(Collected data)
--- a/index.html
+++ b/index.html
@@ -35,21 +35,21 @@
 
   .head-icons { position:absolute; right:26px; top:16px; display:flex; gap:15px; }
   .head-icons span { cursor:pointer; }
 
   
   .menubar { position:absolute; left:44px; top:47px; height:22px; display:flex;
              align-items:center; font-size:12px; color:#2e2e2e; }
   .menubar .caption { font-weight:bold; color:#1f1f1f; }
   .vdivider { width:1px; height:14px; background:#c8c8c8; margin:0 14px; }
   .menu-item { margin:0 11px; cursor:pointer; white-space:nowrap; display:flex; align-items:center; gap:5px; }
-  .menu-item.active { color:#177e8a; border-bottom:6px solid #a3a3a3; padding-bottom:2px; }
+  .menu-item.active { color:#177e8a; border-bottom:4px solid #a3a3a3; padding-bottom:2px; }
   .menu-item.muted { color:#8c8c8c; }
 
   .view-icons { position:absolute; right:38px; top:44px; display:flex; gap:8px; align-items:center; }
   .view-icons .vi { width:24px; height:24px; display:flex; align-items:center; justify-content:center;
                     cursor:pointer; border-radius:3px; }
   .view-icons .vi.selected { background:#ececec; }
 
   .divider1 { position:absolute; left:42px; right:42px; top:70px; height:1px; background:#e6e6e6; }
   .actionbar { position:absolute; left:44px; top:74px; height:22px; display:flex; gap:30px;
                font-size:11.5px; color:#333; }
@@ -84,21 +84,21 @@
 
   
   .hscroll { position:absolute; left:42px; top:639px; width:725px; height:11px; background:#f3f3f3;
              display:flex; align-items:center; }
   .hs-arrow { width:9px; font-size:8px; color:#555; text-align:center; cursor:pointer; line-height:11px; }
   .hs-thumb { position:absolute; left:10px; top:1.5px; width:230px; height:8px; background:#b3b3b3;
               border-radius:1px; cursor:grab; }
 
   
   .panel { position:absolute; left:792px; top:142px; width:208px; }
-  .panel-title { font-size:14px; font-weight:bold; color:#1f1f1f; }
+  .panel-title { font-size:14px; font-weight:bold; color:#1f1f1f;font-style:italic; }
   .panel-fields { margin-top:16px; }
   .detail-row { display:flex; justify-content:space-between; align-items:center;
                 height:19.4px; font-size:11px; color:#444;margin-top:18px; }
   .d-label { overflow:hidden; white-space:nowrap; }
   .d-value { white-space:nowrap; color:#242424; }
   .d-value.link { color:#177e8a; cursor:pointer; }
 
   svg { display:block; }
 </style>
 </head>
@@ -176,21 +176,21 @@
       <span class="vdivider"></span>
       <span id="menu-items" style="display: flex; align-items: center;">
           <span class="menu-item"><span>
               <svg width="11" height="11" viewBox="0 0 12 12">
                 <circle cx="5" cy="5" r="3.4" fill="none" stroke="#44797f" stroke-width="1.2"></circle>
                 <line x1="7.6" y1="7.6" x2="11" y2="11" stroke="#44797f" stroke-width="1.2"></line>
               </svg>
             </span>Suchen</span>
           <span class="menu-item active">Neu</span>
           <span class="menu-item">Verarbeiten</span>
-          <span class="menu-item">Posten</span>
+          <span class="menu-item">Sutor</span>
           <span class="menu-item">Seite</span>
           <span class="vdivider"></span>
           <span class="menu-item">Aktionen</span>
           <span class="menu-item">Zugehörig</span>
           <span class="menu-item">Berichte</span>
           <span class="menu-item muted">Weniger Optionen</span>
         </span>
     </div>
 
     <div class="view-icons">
--
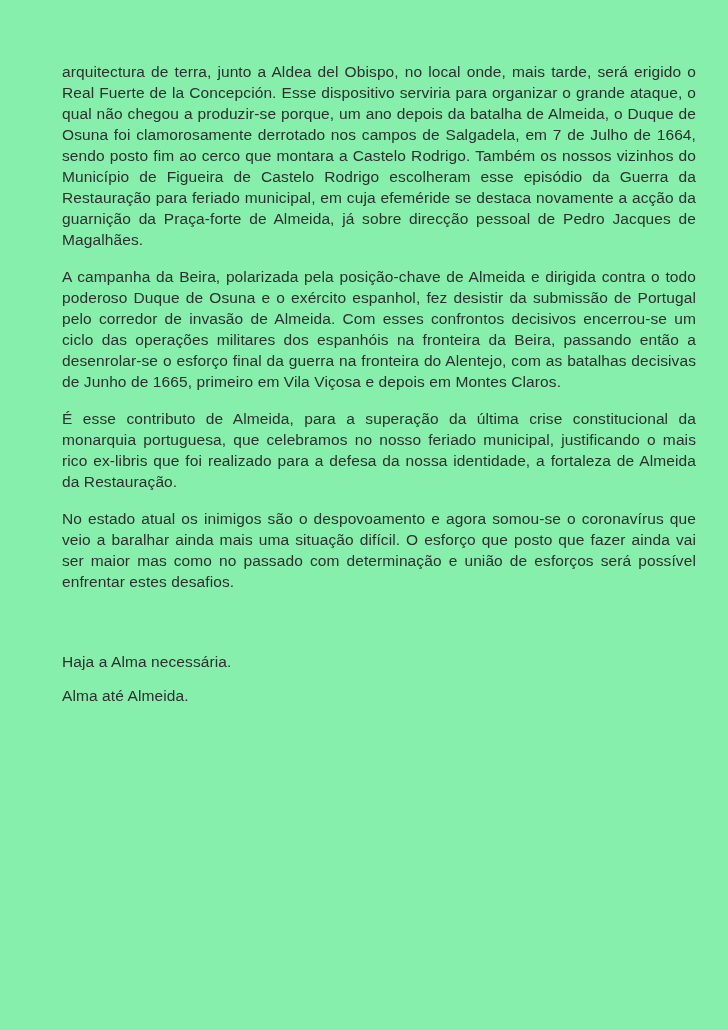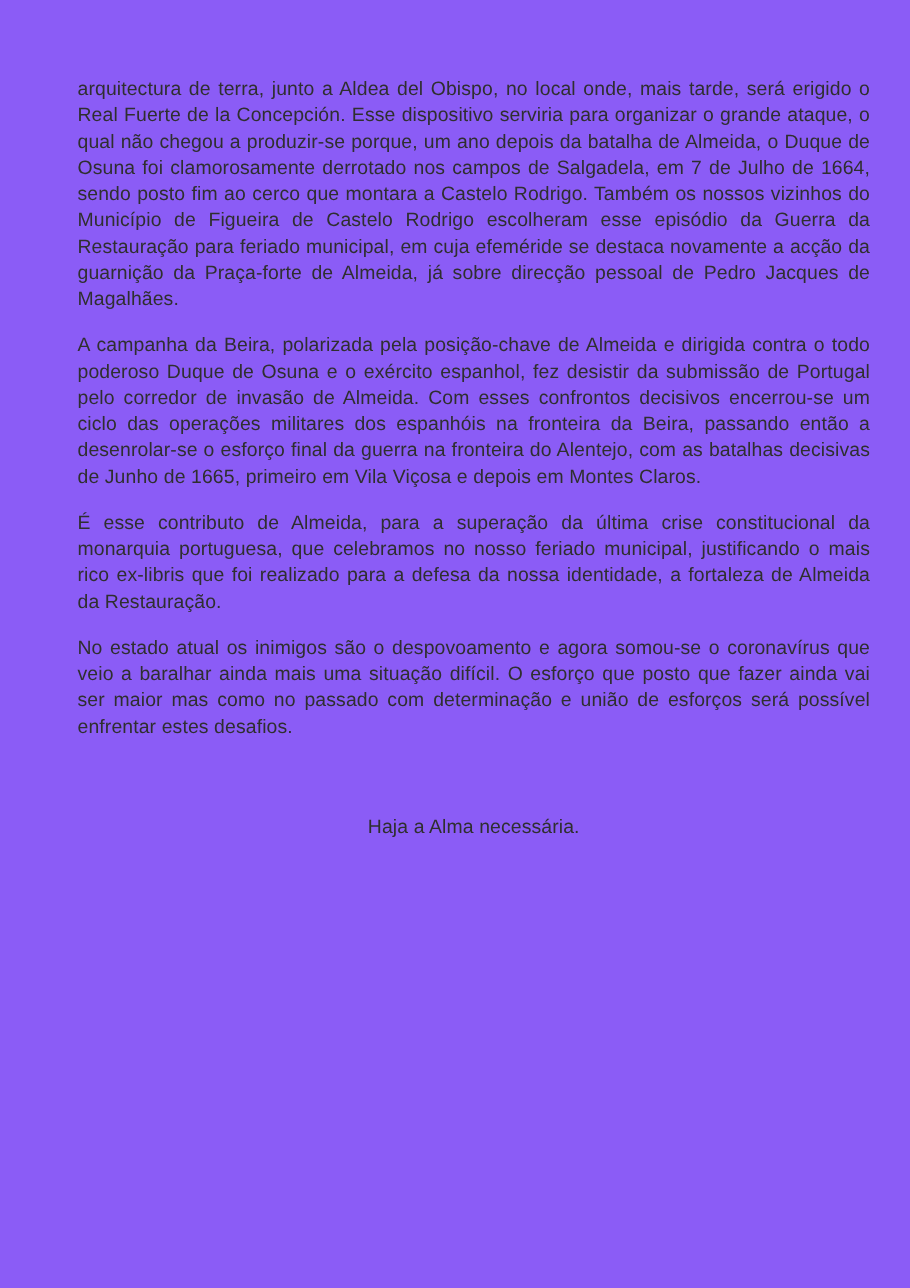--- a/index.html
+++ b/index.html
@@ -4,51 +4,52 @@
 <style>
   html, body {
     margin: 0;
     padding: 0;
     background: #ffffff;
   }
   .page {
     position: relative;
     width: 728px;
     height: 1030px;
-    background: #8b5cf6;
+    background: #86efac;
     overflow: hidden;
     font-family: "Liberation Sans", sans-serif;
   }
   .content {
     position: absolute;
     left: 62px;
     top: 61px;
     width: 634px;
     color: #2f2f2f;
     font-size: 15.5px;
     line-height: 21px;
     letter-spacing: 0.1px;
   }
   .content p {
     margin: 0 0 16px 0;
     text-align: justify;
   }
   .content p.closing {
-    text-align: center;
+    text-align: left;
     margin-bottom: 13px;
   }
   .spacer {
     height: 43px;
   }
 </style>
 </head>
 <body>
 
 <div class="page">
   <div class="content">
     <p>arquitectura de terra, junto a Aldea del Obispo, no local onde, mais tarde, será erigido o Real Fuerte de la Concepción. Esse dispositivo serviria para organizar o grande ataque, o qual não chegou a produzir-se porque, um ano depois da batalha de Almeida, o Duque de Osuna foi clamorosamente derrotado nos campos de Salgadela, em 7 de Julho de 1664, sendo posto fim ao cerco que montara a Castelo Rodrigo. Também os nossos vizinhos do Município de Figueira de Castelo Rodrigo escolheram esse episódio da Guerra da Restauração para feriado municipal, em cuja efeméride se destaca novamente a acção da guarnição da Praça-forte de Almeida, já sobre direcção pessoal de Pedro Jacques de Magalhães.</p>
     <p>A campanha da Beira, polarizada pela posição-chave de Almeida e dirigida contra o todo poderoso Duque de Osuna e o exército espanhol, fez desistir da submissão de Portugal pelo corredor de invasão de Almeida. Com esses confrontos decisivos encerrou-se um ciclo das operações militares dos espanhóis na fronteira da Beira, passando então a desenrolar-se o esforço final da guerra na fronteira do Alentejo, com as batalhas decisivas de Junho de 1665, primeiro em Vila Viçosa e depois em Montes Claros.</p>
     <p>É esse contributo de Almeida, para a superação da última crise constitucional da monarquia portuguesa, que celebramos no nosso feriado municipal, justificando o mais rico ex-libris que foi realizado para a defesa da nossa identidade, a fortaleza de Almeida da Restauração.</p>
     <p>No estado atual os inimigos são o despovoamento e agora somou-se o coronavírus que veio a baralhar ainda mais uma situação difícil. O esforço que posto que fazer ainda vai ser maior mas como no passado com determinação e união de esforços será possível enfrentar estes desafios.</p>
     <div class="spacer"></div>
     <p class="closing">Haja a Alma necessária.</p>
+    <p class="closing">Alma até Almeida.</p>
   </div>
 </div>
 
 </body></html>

__EXERCISE DESCRIPTION__
Check each line of the data for "menubar". Copy the lines where it turns up.

__RESPONSE__
   .menubar { position:absolute; left:44px; top:47px; height:22px; display:flex;
   .menubar .caption { font-weight:bold; color:#1f1f1f; }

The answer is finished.